I watched a great online marketing video last week hosted by a popular CEO. He made excellent points throughout; yet, one message particularly hit home. He voiced that the real problem with startups and young brands was not producing quality services and products; the real issue was marketing, gaining attention, informing people of your offered goods and services.
Traditionally, brands pursued the 'media' (mainly news sources) to gain exposure. Before the boom of the Web, PR reps would pen press releases and make attempts to contact various sources, which would possibly run a related story. That was then; things are different for modern-day PR people. Sure, there is a lot more competition in each vertical; yet, it is easier to find and connect with news sources.
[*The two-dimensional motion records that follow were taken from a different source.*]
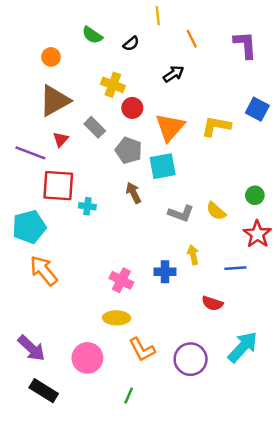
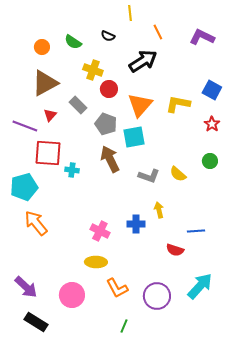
green semicircle: (92, 35) -> (73, 42), moved
black semicircle: (131, 44) -> (108, 36), turned 64
purple L-shape: (245, 45) -> (202, 37), turned -60
black arrow: (174, 74) -> (143, 61), size x1.6
brown arrow: (134, 193) -> (110, 159), size x1.5
red star: (257, 234) -> (212, 124), moved, size x0.7
blue line: (235, 268) -> (196, 231), moved
green line: (129, 396) -> (124, 326), moved

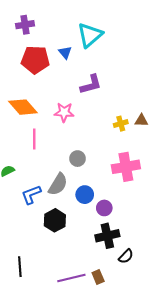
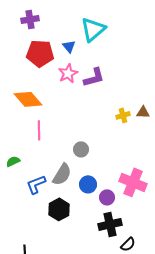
pink star: (64, 112) -> (68, 73), moved, turned -30
pink cross: (126, 167) -> (133, 182), moved, turned 32

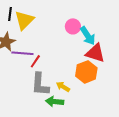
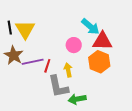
pink circle: (73, 26) -> (74, 45), moved
yellow arrow: (63, 87) -> (68, 70), moved, turned 64

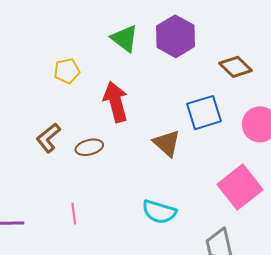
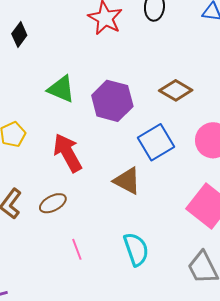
purple hexagon: (176, 36) -> (112, 101), moved
cyan semicircle: (159, 212) -> (136, 249), turned -112
pink line: (74, 214) -> (77, 249), moved

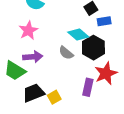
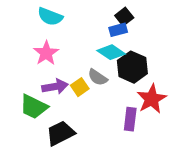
blue rectangle: (104, 21) -> (118, 30), moved
yellow square: (54, 97) -> (80, 87), moved

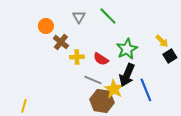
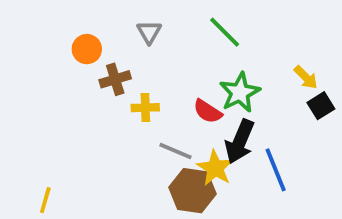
green line: (108, 16) -> (225, 32), moved
brown cross: (61, 42) -> (115, 79), turned 35
red semicircle: (101, 59) -> (208, 111), moved

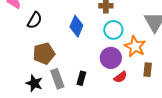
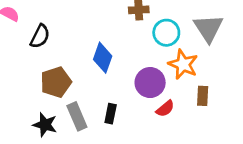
blue diamond: (76, 26) -> (103, 58), moved
cyan circle: (113, 30) -> (166, 33), moved

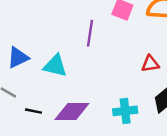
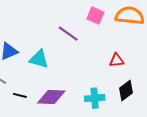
purple line: (90, 33) -> (68, 34), turned -65

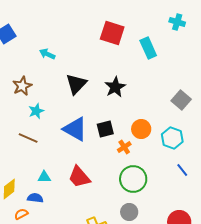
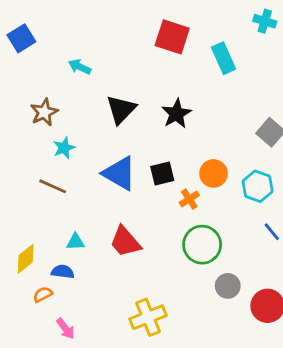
gray circle: (129, 212) -> (228, 286), moved

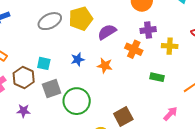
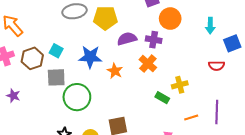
purple cross: (148, 30) -> (154, 40), moved
yellow cross: (170, 46) -> (180, 85), moved, turned -35
blue star: (78, 59) -> (90, 57), size x1.6
purple star: (23, 111) -> (13, 96), moved

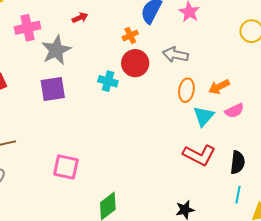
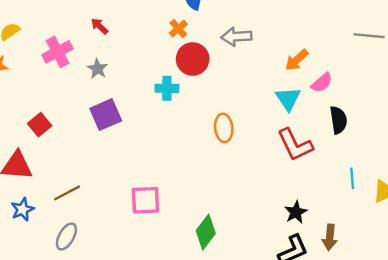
red arrow: (80, 18) -> (99, 26), moved, turned -98
gray star: (56, 50) -> (98, 69), size x0.6
orange ellipse: (186, 90) -> (224, 128), moved
red L-shape: (199, 155) -> (295, 145), turned 52
black semicircle: (238, 162) -> (338, 120), moved

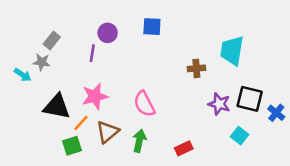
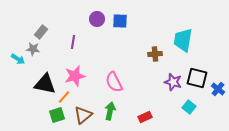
purple circle: (108, 33) -> (97, 19), moved
brown triangle: (108, 132) -> (83, 115), moved

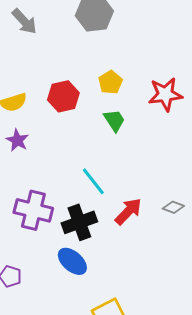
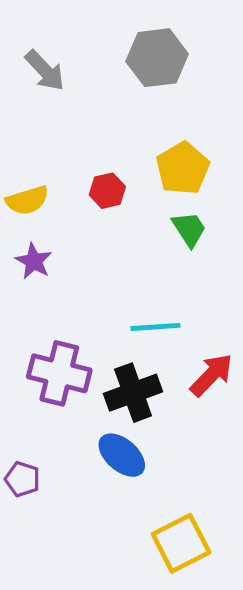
yellow pentagon: (110, 82) -> (183, 168), size x1.4
red hexagon: (63, 96) -> (107, 191), size x0.7
cyan line: (93, 181) -> (155, 327), turned -56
Consider implementing the following actions to build PR connections:
Twitter never sleeps. There are people tweeting quips and tips at all hours of day and night, making it difficult to read everything, but easy to pinpoint particular authors. It's common for people to include author names (sometimes praise) along with and associated URL. I wouldn't suggest going overboard with compliments; but, if you enjoyed reading a piece, it's a nice sentiment for a writer to hear.
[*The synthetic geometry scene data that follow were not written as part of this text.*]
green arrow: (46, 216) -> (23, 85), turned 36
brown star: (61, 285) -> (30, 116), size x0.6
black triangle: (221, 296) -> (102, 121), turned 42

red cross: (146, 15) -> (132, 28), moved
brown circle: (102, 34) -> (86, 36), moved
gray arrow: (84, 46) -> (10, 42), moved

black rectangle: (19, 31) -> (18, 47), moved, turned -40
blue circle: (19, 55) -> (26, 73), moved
If you find an author, writing stories relatable to your vertical, endeavor at making a connection. Twitter makes it easy to get 'to know' someone a bit, as users tweet about business and personal life too, giving readers an opportunity to ascertain a 'larger picture' regarding online personalities.
Example: Yesterday, I read a story featuring Topps' mobile applications. Topps is a traditional brand trying to make an impact in a new digital market. My boss, Ken Wisnefski, has knowledge of the baseball card industry and online marketing, potentially providing advice regarding Topps online pursuits. If I was the PR person, I could attempt to connect with the story's author.
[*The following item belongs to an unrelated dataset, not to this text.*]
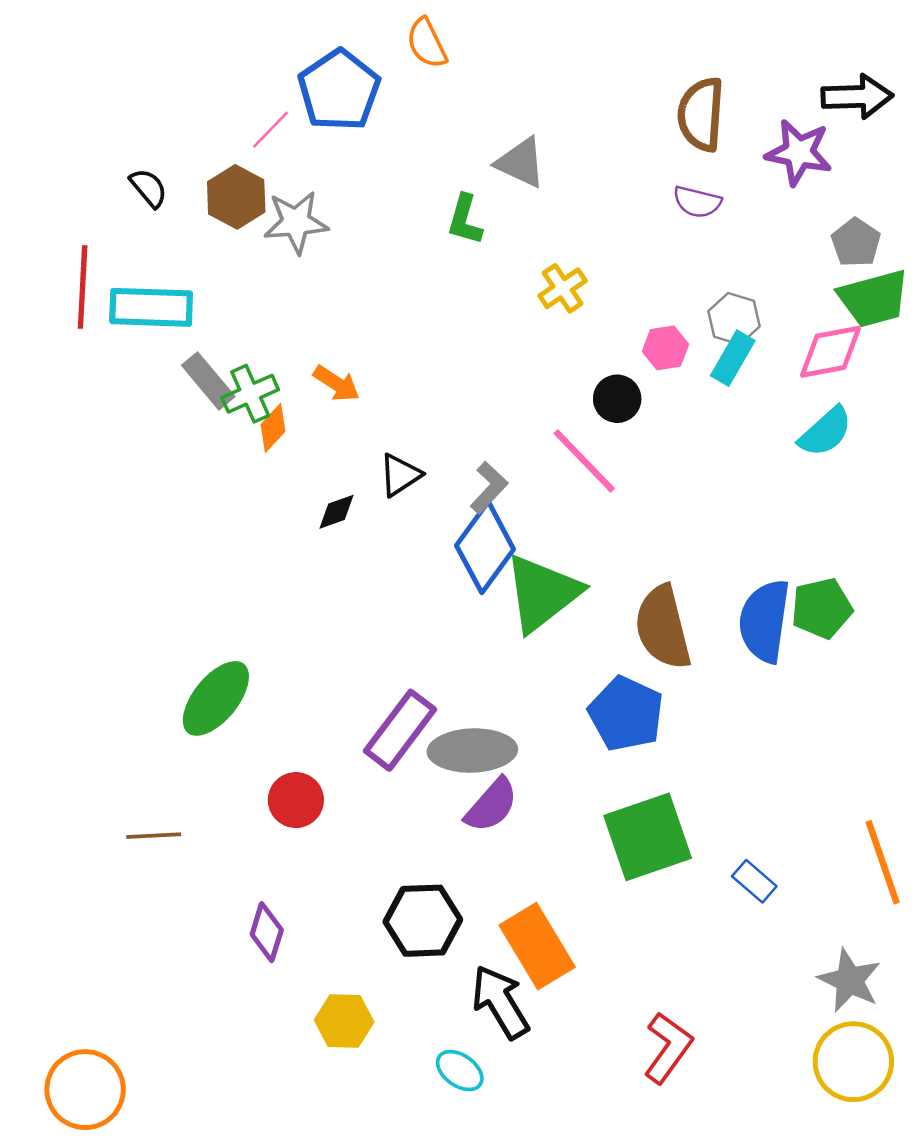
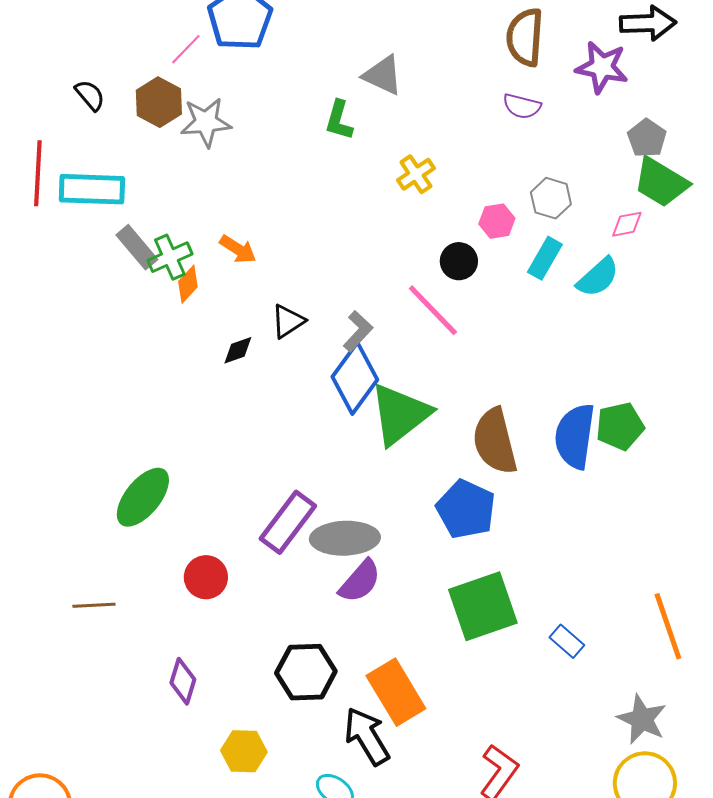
green trapezoid: (874, 298) -> (661, 182), turned 46
pink diamond: (831, 352) -> (627, 224), size x0.6
cyan rectangle: (733, 358) -> (545, 258), moved
cyan semicircle: (825, 432) -> (598, 277), moved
Facebook has been 'around' for some time now; but, businesspeople have really just began engaging the platform in the last couple of years, especially after introducing brand pages. Recently, Facebook has introduced timelines.
News sources are ready to make online impacts, much like traditional sources did in providing news for decades. Take a gander at some popular news sources in the industry; they are trying very hard to integrate into the digital age; the brands are using social media platforms like Facebook. Take a look at the timelines of a few. Can you see patterns in stories covered? What stories are receiving the most engagement by readers and social media followers? Those are likely to be stories pursued in the near future; or, you can at least gain a 'feel' for what kinds of stories are 'hot' and 'trending' at the moment.
Example: Let's take a look at the Wall Street Journal's Facebook timeline. I see from the timeline, the WSJ posted a video about good-guy CEOs. I could attempt to engage the author through the WSJ page; but, it's not as personal; I'm likely to pursue an author via their own social profile. However, here I see the story has gotten a lot of shares, people are interested. Could I use this information to pen a 'hot' story for my own online property? Yes. Could I proactively 'interview' my CEO and pitch a possible follow-up to the story's author? I could do that too. The timeline gives me a lot more information than PR people had years ago before the boom of the Web.